Title Parsers¶
The polymarket_pandas.parsers module provides vectorized regex extractors that turn free-text marketsGroupItemTitle strings into structured columns. Polymarket exposes bracket bounds, directional thresholds, and sports spread/total lines only as display text (e.g. "280-299", "up 200,000", "Spread -1.5", "O/U 8.5").
Usage¶
from polymarket_pandas import (
PolymarketPandas,
classify_event_structure,
parse_title_bounds,
parse_title_sports,
coalesce_end_date_from_title,
)
client = PolymarketPandas()
df = client.get_events(closed=False, limit=300, expand_markets=True)
df = pd.concat([df, parse_title_bounds(df), parse_title_sports(df)], axis=1)
df["structure"] = classify_event_structure(df) # 5 event-shape labels
df["marketsEndDate"] = coalesce_end_date_from_title(df) # fill NaT from title
All parsers default to the markets-prefixed column names produced by get_events(expand_markets=True). Pass the unprefixed equivalents (title_col="groupItemTitle", etc.) to use them on raw get_markets output.
Functions¶
classify_event_structure(data, ...) -> pd.Series¶
Per-row label assigning each market to one of five event structures:
| Label | Description |
|---|---|
Single-Outcome |
Events with one binary market |
negRisk Multi-Outcome |
Mutually-exclusive outcomes (prices sum to $1) |
Non-negRisk Multi-Outcome |
Independent binary markets |
Directional / Counter-Based |
Thresholds on a counter (up/down titles) |
Bracketed |
Numeric value carved into ranges ("20-29", "<20", "580+") |
Parameters: id_col, condition_id_col, neg_risk_col, title_col (all default to markets-prefixed names).
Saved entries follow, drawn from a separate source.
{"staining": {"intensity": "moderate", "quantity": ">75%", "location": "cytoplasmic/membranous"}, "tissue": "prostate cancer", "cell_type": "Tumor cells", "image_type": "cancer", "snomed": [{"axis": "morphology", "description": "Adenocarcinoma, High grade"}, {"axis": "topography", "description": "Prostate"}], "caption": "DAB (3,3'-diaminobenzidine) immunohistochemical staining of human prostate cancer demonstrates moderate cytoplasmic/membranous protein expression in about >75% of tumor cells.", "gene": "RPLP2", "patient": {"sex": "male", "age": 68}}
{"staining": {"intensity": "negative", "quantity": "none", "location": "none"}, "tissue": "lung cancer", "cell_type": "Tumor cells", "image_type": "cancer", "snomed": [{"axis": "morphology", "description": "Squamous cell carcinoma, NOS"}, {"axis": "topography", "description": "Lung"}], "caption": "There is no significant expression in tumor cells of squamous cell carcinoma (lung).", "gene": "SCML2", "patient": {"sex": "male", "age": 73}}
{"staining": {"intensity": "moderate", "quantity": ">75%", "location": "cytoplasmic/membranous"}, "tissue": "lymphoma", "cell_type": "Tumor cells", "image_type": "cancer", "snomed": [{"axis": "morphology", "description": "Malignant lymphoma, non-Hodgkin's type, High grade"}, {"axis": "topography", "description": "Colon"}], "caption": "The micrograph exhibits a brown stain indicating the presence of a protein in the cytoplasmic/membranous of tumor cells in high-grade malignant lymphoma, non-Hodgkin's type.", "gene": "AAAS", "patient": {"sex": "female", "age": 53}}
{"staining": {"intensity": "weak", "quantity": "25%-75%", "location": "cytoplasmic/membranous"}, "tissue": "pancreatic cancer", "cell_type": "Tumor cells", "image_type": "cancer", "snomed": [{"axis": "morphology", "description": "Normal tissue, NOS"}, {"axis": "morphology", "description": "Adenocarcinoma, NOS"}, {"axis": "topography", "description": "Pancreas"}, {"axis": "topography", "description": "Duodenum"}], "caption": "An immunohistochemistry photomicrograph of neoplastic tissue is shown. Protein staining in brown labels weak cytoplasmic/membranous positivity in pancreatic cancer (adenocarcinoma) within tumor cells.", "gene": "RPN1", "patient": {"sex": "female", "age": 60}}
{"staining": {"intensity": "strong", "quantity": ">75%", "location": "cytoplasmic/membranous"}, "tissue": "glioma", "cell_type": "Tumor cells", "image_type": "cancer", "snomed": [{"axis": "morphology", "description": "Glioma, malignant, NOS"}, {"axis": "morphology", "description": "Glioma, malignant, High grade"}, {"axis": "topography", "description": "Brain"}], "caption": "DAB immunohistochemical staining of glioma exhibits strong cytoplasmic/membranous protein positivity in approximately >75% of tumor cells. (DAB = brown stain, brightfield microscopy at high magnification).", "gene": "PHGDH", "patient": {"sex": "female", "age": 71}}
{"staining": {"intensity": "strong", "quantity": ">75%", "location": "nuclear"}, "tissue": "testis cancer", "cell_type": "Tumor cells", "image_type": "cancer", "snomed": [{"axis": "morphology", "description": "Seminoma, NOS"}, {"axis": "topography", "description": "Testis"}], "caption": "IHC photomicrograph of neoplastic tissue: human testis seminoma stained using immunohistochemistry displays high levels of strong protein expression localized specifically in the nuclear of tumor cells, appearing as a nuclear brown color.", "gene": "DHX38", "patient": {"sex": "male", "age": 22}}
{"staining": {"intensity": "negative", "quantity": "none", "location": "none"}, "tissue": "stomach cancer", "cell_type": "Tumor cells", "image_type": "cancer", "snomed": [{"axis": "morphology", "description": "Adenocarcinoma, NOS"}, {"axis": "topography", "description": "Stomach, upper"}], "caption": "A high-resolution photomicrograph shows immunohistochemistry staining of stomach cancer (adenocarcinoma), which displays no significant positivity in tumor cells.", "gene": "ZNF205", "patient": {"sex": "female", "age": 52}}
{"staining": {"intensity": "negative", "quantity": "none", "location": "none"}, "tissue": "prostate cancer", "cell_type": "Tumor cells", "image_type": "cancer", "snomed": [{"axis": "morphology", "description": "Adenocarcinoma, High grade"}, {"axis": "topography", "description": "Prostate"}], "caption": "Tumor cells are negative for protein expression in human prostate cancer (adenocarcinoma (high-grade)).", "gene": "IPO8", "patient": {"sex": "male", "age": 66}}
parse_title_bounds(data, ...) -> pd.DataFrame¶
Extract numeric bounds from bracket and directional titles.
Adds columns:
| Column | Description |
|---|---|
boundLow |
Lower bound of the bracket range (float) |
boundHigh |
Upper bound of the bracket range (float) |
direction |
Direction indicator (e.g. "up", "down") |
threshold |
Numeric threshold for directional titles (float) |
parse_title_sports(data, ...) -> pd.DataFrame¶
Extract sports-specific fields from market titles.
Adds columns:
| Column | Description |
|---|---|
spreadLine |
Spread line value (float, e.g. -1.5) |
totalLine |
Over/under total line value (float, e.g. 8.5) |
side |
Side indicator (e.g. "Over", "Under", team name) |
coalesce_end_date_from_title(data, ...) -> pd.Series¶
Fills NaT values in marketsEndDate by parsing "Month Day" patterns from market titles and inferring the year from marketsStartDate (with Dec-to-Jan rollover handling).
Summary Table¶
| Function | Adds columns |
|---|---|
classify_event_structure |
One of 5 event-shape labels |
parse_title_bounds |
boundLow, boundHigh, direction, threshold |
parse_title_sports |
spreadLine, totalLine, side |
coalesce_end_date_from_title |
Fills NaT in marketsEndDate by parsing titles |
See examples/market_structures.py for an end-to-end demo covering all 10 event shapes (5 core + BTC up/down + 4 sports market types).